There was a little narrative, a tiny little short story. That is a myth of the origin of the world. It is cosmogonical and minuscule. Of interest is that the paragraph started with "I have to interrupt this because," but what happens? Is it this story? Or did João tell the story? If one looks closely at the tenses, it is impossible to decide what the order is. It does not matter, because the reader becomes accustomed to being in a completely "fantasticated" tense, as Clarice would say. Here, one can be absolutely contemporary with
Genesis
. The text works on the notion of "contemporary," not "simultaneous," with time periods that are dislocated in relation to each other. Here there is a little bit of narrative time, that is to say a past tense, and that is noticeable.
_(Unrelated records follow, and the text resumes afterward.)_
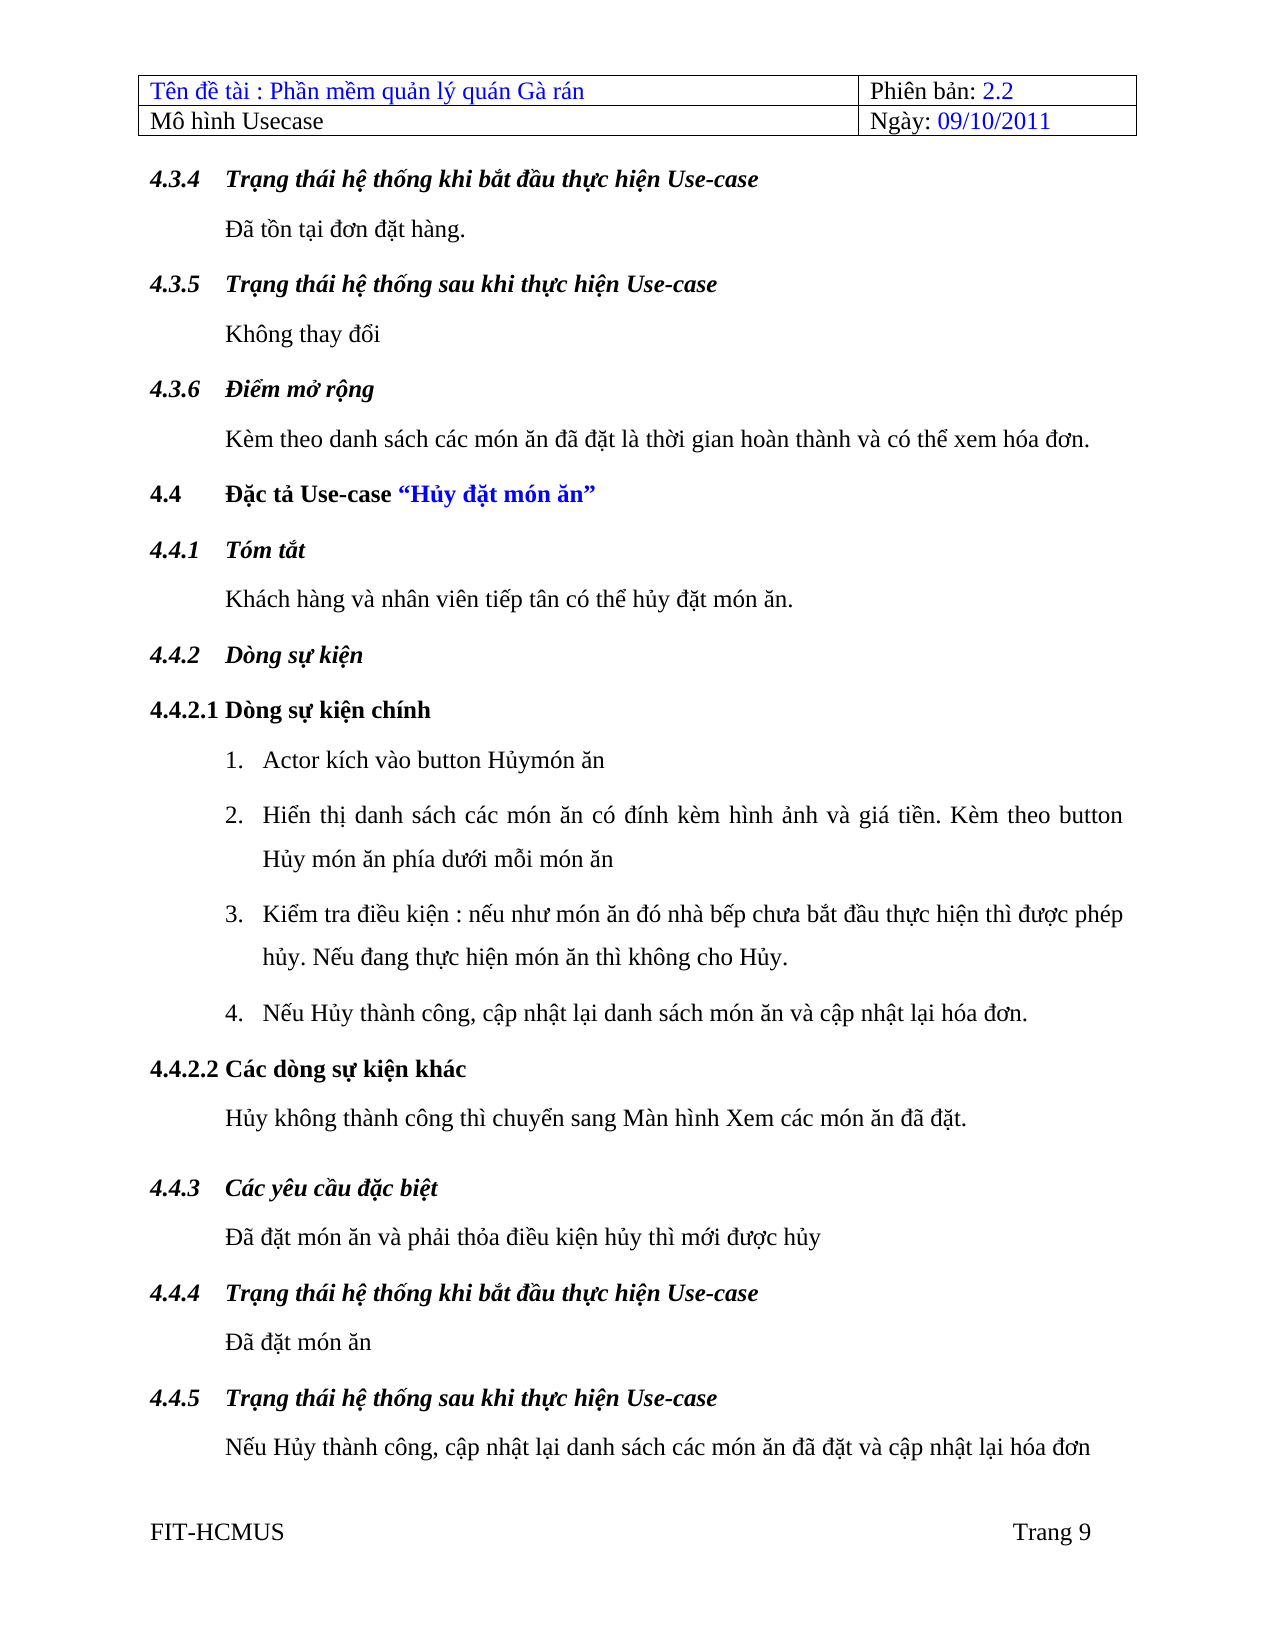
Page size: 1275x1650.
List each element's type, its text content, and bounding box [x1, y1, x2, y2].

list Kiểm tra điều kiện : nếu như món ăn đó nhà bếp chưa bắt đầu thực hiện thì được phép hủy. Nếu đang thực hiện món ăn thì không cho Hủy. [225, 899, 1125, 971]
list Actor kích vào button Hủymón ăn [225, 745, 1125, 774]
text Khách hàng và nhân viên tiếp tân có thể hủy đặt món ăn. [225, 584, 1125, 613]
subtitle Trạng thái hệ thống sau khi thực hiện Use-case [150, 1383, 1125, 1412]
subtitle Điểm mở rộng [150, 374, 1125, 403]
subtitle Dòng sự kiện chính [150, 696, 1125, 724]
text Đã tồn tại đơn đặt hàng. [225, 214, 1125, 242]
text Đã đặt món ăn [225, 1327, 1125, 1356]
subtitle Các dòng sự kiện khác [150, 1054, 1125, 1082]
text Không thay đổi [225, 319, 1125, 347]
subtitle Đặc tả Use-case “Hủy đặt món ăn” [150, 479, 1125, 508]
subtitle Dòng sự kiện [150, 640, 1125, 669]
subtitle Trạng thái hệ thống sau khi thực hiện Use-case [150, 269, 1125, 298]
list Nếu Hủy thành công, cập nhật lại danh sách món ăn và cập nhật lại hóa đơn. [225, 998, 1125, 1027]
subtitle Trạng thái hệ thống khi bắt đầu thực hiện Use-case [150, 1278, 1125, 1307]
text Kèm theo danh sách các món ăn đã đặt là thời gian hoàn thành và có thể xem hóa đơn. [225, 424, 1125, 452]
text Đã đặt món ăn và phải thỏa điều kiện hủy thì mới được hủy [225, 1222, 1125, 1251]
subtitle Trạng thái hệ thống khi bắt đầu thực hiện Use-case [150, 164, 1125, 193]
subtitle Tóm tắt [150, 535, 1125, 564]
list Hiển thị danh sách các món ăn có đính kèm hình ảnh và giá tiền. Kèm theo button Hủy món ăn phía dưới mỗi món ăn [225, 801, 1125, 872]
subtitle Các yêu cầu đặc biệt [150, 1173, 1125, 1202]
text Hủy không thành công thì chuyển sang Màn hình Xem các món ăn đã đặt. [150, 1103, 1125, 1132]
text Nếu Hủy thành công, cập nhật lại danh sách các món ăn đã đặt và cập nhật lại hóa đơn [225, 1432, 1125, 1461]
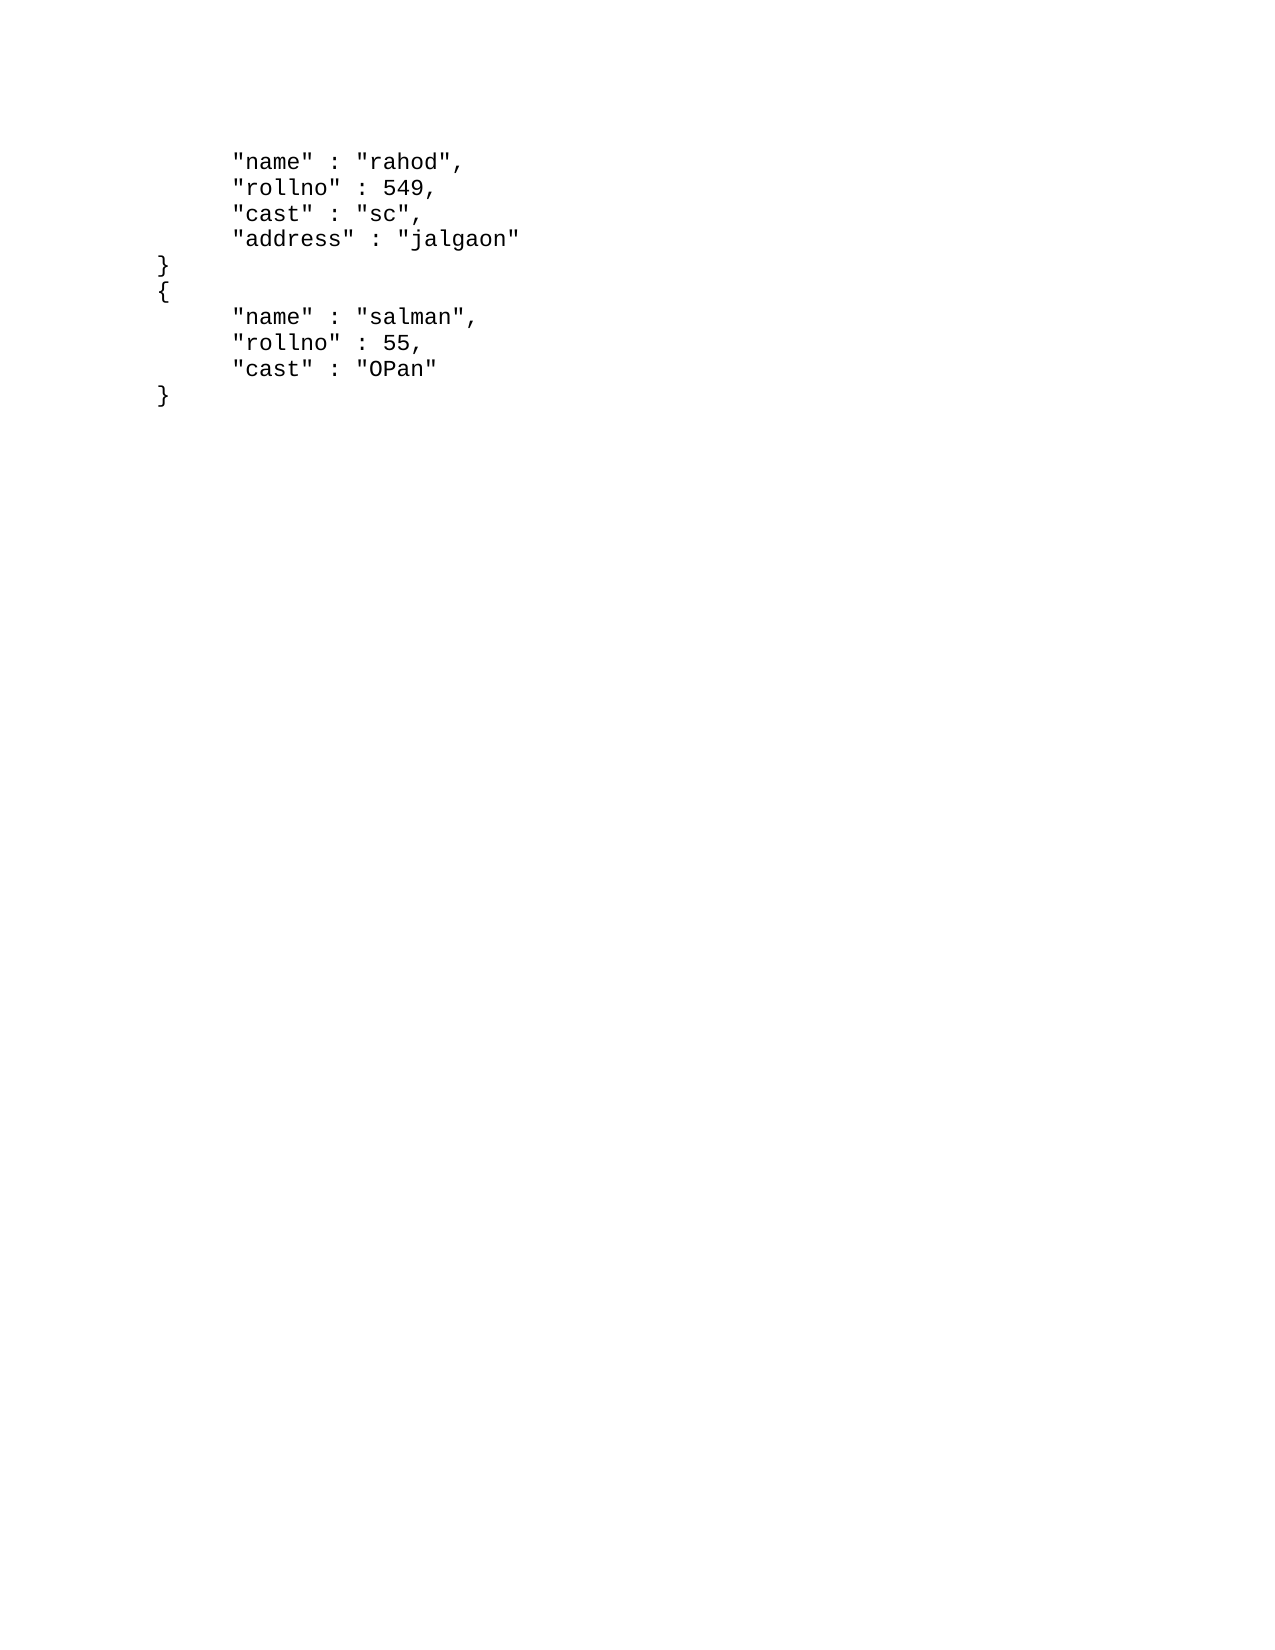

Here and there in the text we have these pseudo-narratives in the past, the man with one foot, the story of Zerbino. They deserve our attention because they are uprooted in relation to the classical space of narrative and re-inserted in a microscopic form in the vast elementary text of
Agua viva.
They are no longer simple narratives but are closer to plants or animals. In this passage, on João, there is a mass of associations since there is interruption and the opposite of interruption. The telephone re-establishes something: a non-cut between plant and man since the plant speaks. There is a whole system of relays, of callings. Through the system of relays of narration, of callings, everything is always bound.

Let us go back a few paragraphs: "The chrysanthemum is profoundly happy." It produces deep joy, comes from deep joy, distances itself, takes off. One is left not with death but with the life of the chrysanthemum: "It speaks through color and dishevelment." Afterward, one has the other system of the plant which speaks, the disheveled part. This is rather banal. It has been over-exploited by Georges Bataille in relation to the hair of flowers: there is growth, overabundance of the hair, excess, something uninterrupted, as one knows. Interestingly, it is a flower which is "descabeladamente," which is there, on the page, like a disheveled chrysanthemum. The word contains so many letters that it is through its dishevelment that the chrysanthemum controls its own wildness. In other words, it is through its wildness that it controls its own wildness. That is the text itself, its model of spending; it is because it is disheveled that something of the dishevelment becomes proper. When Clarice says proper, she introduces a tension between wild and proper. Wild is detached and proper comes back to the same. It also functions as a textual metaphor, hence the violent surging, while one is in full dishevelment, of "I'm going to have to ask permission to die." This is moving because it deals in addition with the problem of dying. Again, there is the whole question of interruption, of the recharging of energy which is going to be spent, hence a whole circuit of energies. But there is also the relation to human dying and that brings across what can be called passion, because it implies a calling of the other. In Brazilian, permission is license. One should work on license because in Latin it is
licet
, and that means: "does that please you?" It is not simply permission, it is "may I please die?" In other words, it still puts into question the system of pleasure: I need to die of pleasure, but perhaps you will not like it; my pleasure may perhaps bar your pleasure.